Please reproduce, exactly and in full, the lines running from the one that contains "tamaño y diseño" to the end of the entries.

--- Records for the task ---
------------------------------------

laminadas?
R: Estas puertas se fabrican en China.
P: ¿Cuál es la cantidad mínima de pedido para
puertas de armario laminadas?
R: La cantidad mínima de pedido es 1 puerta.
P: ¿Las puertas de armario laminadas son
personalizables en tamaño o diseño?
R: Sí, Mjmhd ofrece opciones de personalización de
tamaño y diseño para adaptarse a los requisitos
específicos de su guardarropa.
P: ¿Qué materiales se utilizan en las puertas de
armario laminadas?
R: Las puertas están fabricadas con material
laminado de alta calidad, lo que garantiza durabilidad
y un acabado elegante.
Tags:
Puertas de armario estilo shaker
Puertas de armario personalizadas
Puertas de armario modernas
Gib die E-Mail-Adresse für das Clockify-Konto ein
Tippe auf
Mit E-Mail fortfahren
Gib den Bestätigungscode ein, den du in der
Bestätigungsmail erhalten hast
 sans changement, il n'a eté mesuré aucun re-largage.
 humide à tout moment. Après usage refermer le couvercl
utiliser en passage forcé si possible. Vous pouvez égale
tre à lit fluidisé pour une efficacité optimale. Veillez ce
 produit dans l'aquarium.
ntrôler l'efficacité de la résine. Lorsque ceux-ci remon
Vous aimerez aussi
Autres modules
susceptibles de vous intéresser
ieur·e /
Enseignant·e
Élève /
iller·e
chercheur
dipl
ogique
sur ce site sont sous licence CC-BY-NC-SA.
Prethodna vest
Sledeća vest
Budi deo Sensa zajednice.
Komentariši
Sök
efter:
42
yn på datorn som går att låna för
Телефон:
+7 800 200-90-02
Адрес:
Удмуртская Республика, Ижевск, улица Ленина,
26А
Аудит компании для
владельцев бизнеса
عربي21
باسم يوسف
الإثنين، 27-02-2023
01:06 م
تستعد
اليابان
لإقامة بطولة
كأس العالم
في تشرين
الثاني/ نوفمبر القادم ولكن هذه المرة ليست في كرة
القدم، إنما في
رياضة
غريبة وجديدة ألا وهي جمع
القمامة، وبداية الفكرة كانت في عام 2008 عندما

------------------------------------

--- Reply ---
tamaño y diseño para adaptarse a los requisitos
específicos de su guardarropa.
P: ¿Qué materiales se utilizan en las puertas de
armario laminadas?
R: Las puertas están fabricadas con material
laminado de alta calidad, lo que garantiza durabilidad
y un acabado elegante.
Tags:
Puertas de armario estilo shaker
Puertas de armario personalizadas
Puertas de armario modernas
Gib die E-Mail-Adresse für das Clockify-Konto ein
Tippe auf
Mit E-Mail fortfahren
Gib den Bestätigungscode ein, den du in der
Bestätigungsmail erhalten hast
 sans changement, il n'a eté mesuré aucun re-largage.
 humide à tout moment. Après usage refermer le couvercl
utiliser en passage forcé si possible. Vous pouvez égale
tre à lit fluidisé pour une efficacité optimale. Veillez ce
 produit dans l'aquarium.
ntrôler l'efficacité de la résine. Lorsque ceux-ci remon
Vous aimerez aussi
Autres modules
susceptibles de vous intéresser
ieur·e /
Enseignant·e
Élève /
iller·e
chercheur
dipl
ogique
sur ce site sont sous licence CC-BY-NC-SA.
Prethodna vest
Sledeća vest
Budi deo Sensa zajednice.
Komentariši
Sök
efter:
42
yn på datorn som går att låna för
Телефон:
+7 800 200-90-02
Адрес:
Удмуртская Республика, Ижевск, улица Ленина,
26А
Аудит компании для
владельцев бизнеса
عربي21
باسم يوسف
الإثنين، 27-02-2023
01:06 م
تستعد
اليابان
لإقامة بطولة
كأس العالم
في تشرين
الثاني/ نوفمبر القادم ولكن هذه المرة ليست في كرة
القدم، إنما في
رياضة
غريبة وجديدة ألا وهي جمع
القمامة، وبداية الفكرة كانت في عام 2008 عندما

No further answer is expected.